58% of the binaries used in the Symantec Vista test performed a successful execution

Mar 2, 2007 14:14 GMT  ·  By

Symantec has bombarded Windows Vista with no less than 2,000 instances of malicious code in order to determine the operating system's immunity to legacy and current threats. The Cupertino-based security company revealed that an overwhelming 58% of the binaries used in the test performed a successful execution.

"The term Successful Execution simply means the binary was mapped into memory by the Windows loader and began executing instructions at the derived entry point. It does not, however, indicate the malicious code successfully compromised the system's integrity," revealed Orlando Padilla of the Symantec Advanced Threat Research.

The fact of the matter is that, if the Symantec proved anything, it is that Windows vista is quasi immaculate when confronted with legacy and current threats. Out of 197 Backdoors, only 6 (3%) managed to survive a reboot.

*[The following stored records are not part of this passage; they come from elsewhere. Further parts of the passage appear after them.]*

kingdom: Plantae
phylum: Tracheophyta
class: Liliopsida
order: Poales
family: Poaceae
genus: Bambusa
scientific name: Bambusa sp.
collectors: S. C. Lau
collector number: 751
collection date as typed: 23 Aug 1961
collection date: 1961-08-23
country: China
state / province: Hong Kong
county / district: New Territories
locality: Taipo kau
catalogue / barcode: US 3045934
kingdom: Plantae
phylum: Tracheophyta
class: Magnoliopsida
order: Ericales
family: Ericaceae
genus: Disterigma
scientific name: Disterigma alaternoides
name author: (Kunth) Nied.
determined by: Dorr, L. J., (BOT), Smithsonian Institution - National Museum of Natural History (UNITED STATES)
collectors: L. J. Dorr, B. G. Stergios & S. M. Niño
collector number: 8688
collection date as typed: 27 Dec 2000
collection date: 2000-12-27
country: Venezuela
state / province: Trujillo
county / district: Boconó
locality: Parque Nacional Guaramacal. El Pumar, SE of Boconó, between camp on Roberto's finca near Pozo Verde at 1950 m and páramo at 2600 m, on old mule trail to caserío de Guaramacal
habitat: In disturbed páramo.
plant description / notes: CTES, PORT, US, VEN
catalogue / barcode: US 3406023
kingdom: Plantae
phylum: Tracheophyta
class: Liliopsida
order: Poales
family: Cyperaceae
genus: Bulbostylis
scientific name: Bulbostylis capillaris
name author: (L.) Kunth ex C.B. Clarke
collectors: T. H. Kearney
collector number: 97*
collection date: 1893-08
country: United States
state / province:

And the same is valid for 118 Keyloggers where only 5 (4%) passed the reboot test, 17 Rootkits 0 (0%), 113 Mass mailers 4 (4%), 210 Trojan horses 4 (2%), 260 Spyware 4 (2%), 118 examples of Adware 2 (2%) and 728 items of Unsorted binaries 34 (5%).

However, Symantec did point out what are the attack vectors in Windows Vista. "From the results, we were able to identify which security components of Vista may be subverted to perform operations specifically disallowed. One example is Vista's firewall, by default it is configured to disallow all third party and untrusted network communications unless the user clicks the unblock button. This feature, if slightly enhanced, poses a great limitation for malicious code looking to back door a host. Unfortunately, the unblock button may be accessed with the same privilege level as a standard user. This configuration of privileges creates a point of vulnerability that undermines the effectiveness of the firewall's policy in Windows Vista," Padilla added.

The firewall pop-up dialog box can receive a malformed message via the SendMessage API call and therefore unblock a malicious process. Additionally, the UAC is susceptible to attack because of the "SetWindowsHookEx" and "GetAsyncKeyState" functions.